Entries excerpted from a collection

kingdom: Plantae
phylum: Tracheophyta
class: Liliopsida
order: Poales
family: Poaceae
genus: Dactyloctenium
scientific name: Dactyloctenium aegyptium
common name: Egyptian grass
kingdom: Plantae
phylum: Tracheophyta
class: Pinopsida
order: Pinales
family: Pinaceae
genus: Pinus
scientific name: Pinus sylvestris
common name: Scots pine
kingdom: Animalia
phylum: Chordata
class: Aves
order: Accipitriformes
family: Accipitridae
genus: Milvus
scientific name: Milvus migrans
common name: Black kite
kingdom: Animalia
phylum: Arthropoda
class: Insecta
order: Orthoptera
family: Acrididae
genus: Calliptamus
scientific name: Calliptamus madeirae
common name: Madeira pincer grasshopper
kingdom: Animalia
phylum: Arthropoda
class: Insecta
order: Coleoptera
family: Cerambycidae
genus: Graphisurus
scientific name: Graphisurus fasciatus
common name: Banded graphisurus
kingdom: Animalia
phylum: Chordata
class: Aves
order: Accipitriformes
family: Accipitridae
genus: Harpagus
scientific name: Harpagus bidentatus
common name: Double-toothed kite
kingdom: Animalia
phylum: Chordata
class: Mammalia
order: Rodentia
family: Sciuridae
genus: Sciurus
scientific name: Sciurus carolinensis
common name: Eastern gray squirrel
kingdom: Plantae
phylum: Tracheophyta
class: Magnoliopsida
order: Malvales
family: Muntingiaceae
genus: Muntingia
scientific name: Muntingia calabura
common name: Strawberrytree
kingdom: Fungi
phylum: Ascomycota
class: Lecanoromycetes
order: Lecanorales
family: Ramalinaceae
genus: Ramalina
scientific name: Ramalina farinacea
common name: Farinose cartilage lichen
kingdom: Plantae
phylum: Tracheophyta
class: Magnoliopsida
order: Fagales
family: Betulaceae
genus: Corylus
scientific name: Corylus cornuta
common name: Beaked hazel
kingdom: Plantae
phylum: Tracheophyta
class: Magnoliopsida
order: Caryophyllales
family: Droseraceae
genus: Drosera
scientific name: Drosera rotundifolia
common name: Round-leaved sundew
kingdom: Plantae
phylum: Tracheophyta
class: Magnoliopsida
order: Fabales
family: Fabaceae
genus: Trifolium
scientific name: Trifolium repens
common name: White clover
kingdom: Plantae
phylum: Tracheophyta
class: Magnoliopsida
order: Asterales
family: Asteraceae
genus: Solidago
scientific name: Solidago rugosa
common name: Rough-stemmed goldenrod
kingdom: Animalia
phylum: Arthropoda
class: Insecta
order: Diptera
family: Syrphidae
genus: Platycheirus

Given task ▸
Can you rewrite the stretch from the line containing "genus: Graphisurus" through the line containing "common name: Double-toothed kite", putting "vernacular name" wherever "common name" appears and keeping all else the same?

Solution to this exercise ▸
genus: Graphisurus
scientific name: Graphisurus fasciatus
vernacular name: Banded graphisurus
kingdom: Animalia
phylum: Chordata
class: Aves
order: Accipitriformes
family: Accipitridae
genus: Harpagus
scientific name: Harpagus bidentatus
vernacular name: Double-toothed kite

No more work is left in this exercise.